Le fait qu'il s'agisse d'un naufrage commercial donne à ce disque une aura particulière qui fait dire à certains qu'il s'agit du meilleur disque de son auteur ce qui est peut être exagéré. Il n'en demeure pas moins que "Watertown" est un disque formidable à bien des égards et qu'il s'avère extrêmement touchant.

On l'a dit le concept-album est un genre casse gueule puisqu'il s'agit de narrer une histoire qui tienne debout et d'intéresser l'auditeur du début à la fin. Certains y excellent comme Lou Reed ou Ray Davies. Aussi surprenant que cela puisse sembler "Watertown" tient un peu des deux , au niveau de la thématique et du traitement s'entend.

L'argument est simple. Un homme qui vit dans une petite ville ("Watertown") se fait plaquer par se femme qui le laisse seul avec leurs deux fils. Sans doute éprouve-t-elle le besoin de partir vers les lumières de la grande ville , étouffée par le carcan de la vie provinciale. L'histoire classique. L'homme reste seul à réfléchir à ce qu'il vient de se prendre en pleine face, se remet en question et cherche à faire face au quotidien avec dignité.

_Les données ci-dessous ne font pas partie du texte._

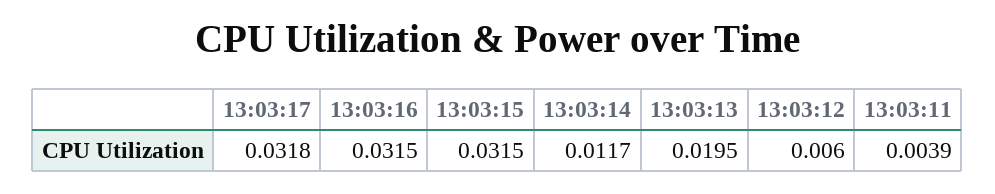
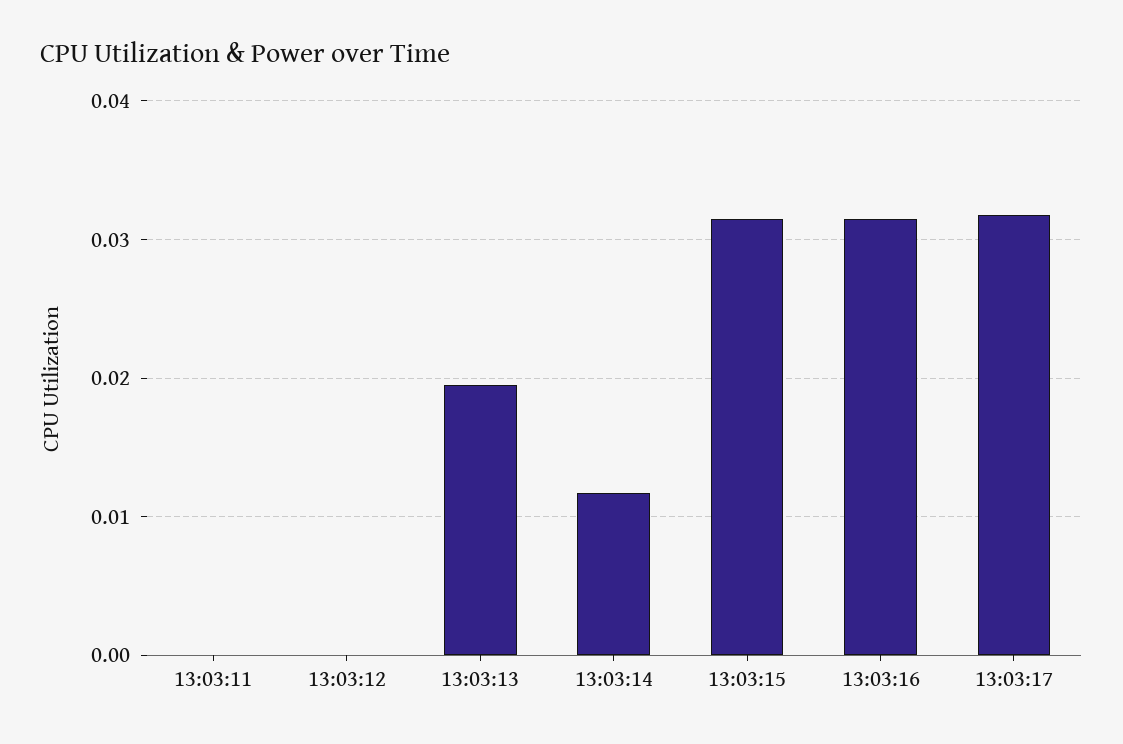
  {
    "13:03:17": 0.0318,
    "13:03:16": 0.0315,
    "13:03:15": 0.0315,
    "13:03:14": 0.0117,
    "13:03:13": 0.0195,
-   "13:03:12": 0.006,
+   "13:03:12": 0,
-   "13:03:11": 0.0039
+   "13:03:11": 0
  }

Sinatra n'est ici qu'interprète (pour l'écriture il s'est acoquiné avec un membre des four seasons) mais quel interprète! Avec quel talent campe-t-il ce personnage de mec ordinaire qui vit une tragédie ordinaire d'homme de la classe moyenne. Ici on pense clairement à un Ray Davies américain (avec un romantisme typiquement américain c'est à dire une sentimentalité vraiment terre à terre mais tellement touchante mais sans la fantaisie géniale du leader des Kinks). C'est un peu un "Berlin" moins trash dont le décor se déroulerait au sein de la classe moyenne plutôt que dans les bas fonds. Les chansons et les arrangements sont magnifiques. Sinatra chante avec une justesse déconcertante. On se dit que cette histoire pourrait nous arriver et du coup on ne peut s'empêcher de s'identifier au protagoniste de ce drame ordinaire.

Franchement remarquable. Du grand art.